Q: What happens to the earnest money if a sale/purchase deal cancels?
A: The sale/purchase contract should set out how earnest money will be released in the event of a cancellation. We strongly urge all parties to read and understand those provisions. Title companies are not a party to the contract and cannot take sides in earnest money disputes, so we encourage buyers and sellers to come to an agreement.
Q: I deposited earnest money two days ago, but the deal fell through and the seller agreed I can have the earnest money back. Why was I told I can’t have it back yet?
A: The Texas Department of Insurance (TDI) mandates that we can only disburse on collected funds. If earnest money was deposited by personal check or other instrument that is not good funds as defined by TDI, we cannot disburse until we confirm the check has cleared, and that can take several days. If we receive proof directly from your bank that the funds have cleared your account, we will be happy to release the funds. You will have to ask your bank to send confirmation to us since they will not talk to us about your account.

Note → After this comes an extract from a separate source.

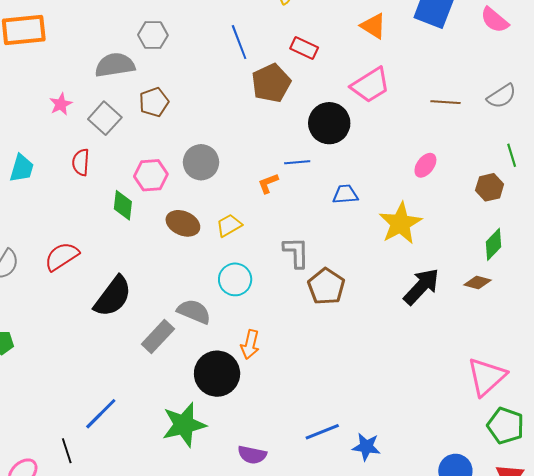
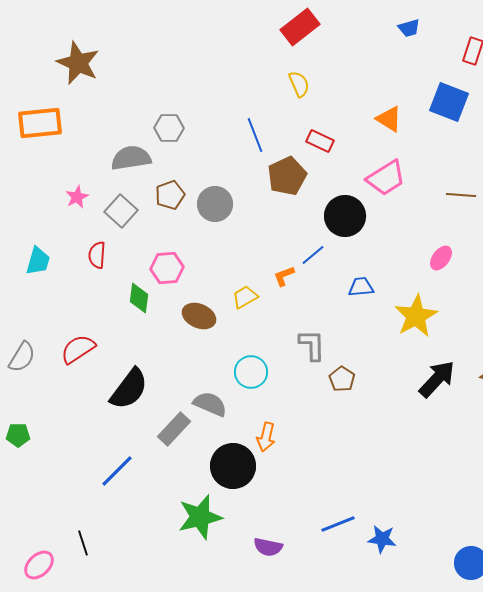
gray circle: (201, 162) -> (215, 204), moved
blue line: (297, 162) -> (313, 255), turned -35
yellow trapezoid: (229, 225) -> (245, 297), moved
brown pentagon: (326, 286) -> (342, 379), size x0.7
blue line: (101, 414) -> (117, 471), moved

Q: I am selling my home myself and there will not be a real estate agent on the transaction. Will you close our deal?
A: We do handle for sale by owner (FSBO) transactions. Please note that since title companies act as a neutral third party, we cannot provide or assist you with sale/purchase contract forms, give advice or help structure your deal. If you need those services, we do recommend you use a real estate agent. We can open title once you provide us with a fully executed sale/purchase contract.
Q: I want to transfer part or all of my property to my spouse or family member. We don’t need title insurance – we only want you to handle the paperwork. How much does that cost?

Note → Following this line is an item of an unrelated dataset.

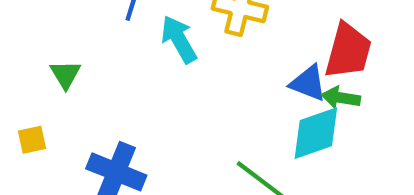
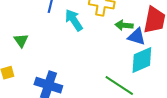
green arrow: (341, 98) -> (124, 25), moved

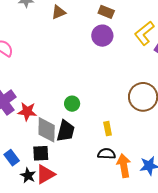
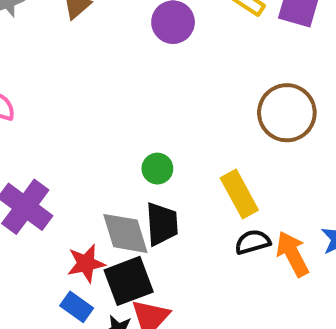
red star: (27, 112) -> (86, 263), moved
yellow rectangle: (108, 129) -> (239, 194), size x1.6
black square: (41, 153) -> (129, 281), size x1.4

A: Unfortunately, we cannot facilitate real property transactions that do not involve a title policy. To protect your best interests and to avoid unintended consequences, we recommend you contact a real estate attorney, your current lender if there is a mortgage on the property, and/or a CPA to discuss your plans.
Q: Before I buy this property, I need Chicago Title to confirm I will be able to make certain changes to the property or use it for a particular purpose.
A: Chicago Title cannot interpret documents, nor can we provide advice on permissible uses for, or modifications to, real property. To protect your best interests and to avoid unintended consequences, we recommend you contact a real estate attorney and/or the applicable homeowners’ association to discuss your plans.
The statements made on this web page and any page that follows within the Chicago Title website are not intended, and shall not be construed to expressly or impliedly issue or deliver any form of written guaranty, affirmation, indemnification, or certification of any fact, insurance coverage or conclusion of law.